Что он замыслил делать осенью, летом, когда у него зарплата, куда он её понесёт,
Видит ли перед собою в воде пластинки китового уса
Или проходит сквозь них, как Орфей
В исполнении Жана Маре через зеркало проходил,
Или останется, как Иона, во чреве кита.
(В этом эпизоде Иона играл себя самого.)
* * *
При выезде на Бронную вам может показаться,
Что собственное тело, будто порция письма,
Лишается пробелов, колонтитулов, абзацев,
Сигает, как монета, в музыкальный автомат.

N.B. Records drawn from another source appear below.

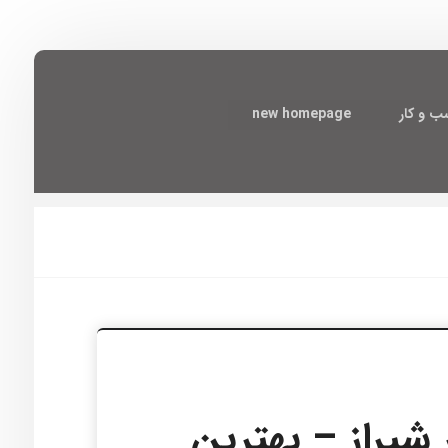
 و کار
new homepage
تر شیراز – بهترین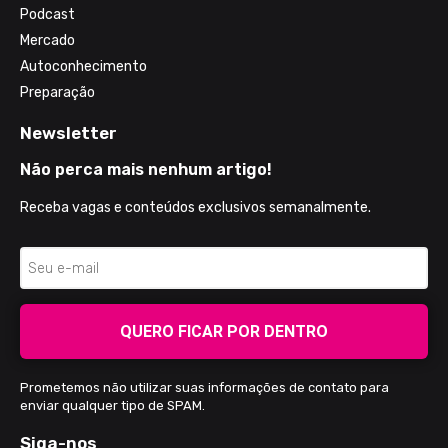
Podcast
Mercado
Autoconhecimento
Preparação
Newsletter
Não perca mais nenhum artigo!
Receba vagas e conteúdos exclusivos semanalmente.
QUERO FICAR POR DENTRO
Prometemos não utilizar suas informações de contato para
enviar qualquer tipo de SPAM.
Siga-nos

Рассыпчатая музыка желает достучаться,
А воздух растворился в окружающих вещах.
Становятся прозрачными осенние перчатки.
Такого я на пляже никогда не ощущал.
* * *
В день рождения кошки хозяину кошки
Не подарит никто сберегательной книжки.
Но не всё же грибам собираться в лукошко?
Можно класть туда просто сосновые шишки.
Говорят "Я такой" или "Я никакая".
Все и кормят, и любят своих тараканов.
Все проходят гуськом по застывшему саду
И друг друга не видят, какая досада!
Нас так много вчера, но сейчас понедельник.
Если каждый из нас соберется отдельно
И поднимет бокал со своими клопами,
Будет целая дюжина славных компаний.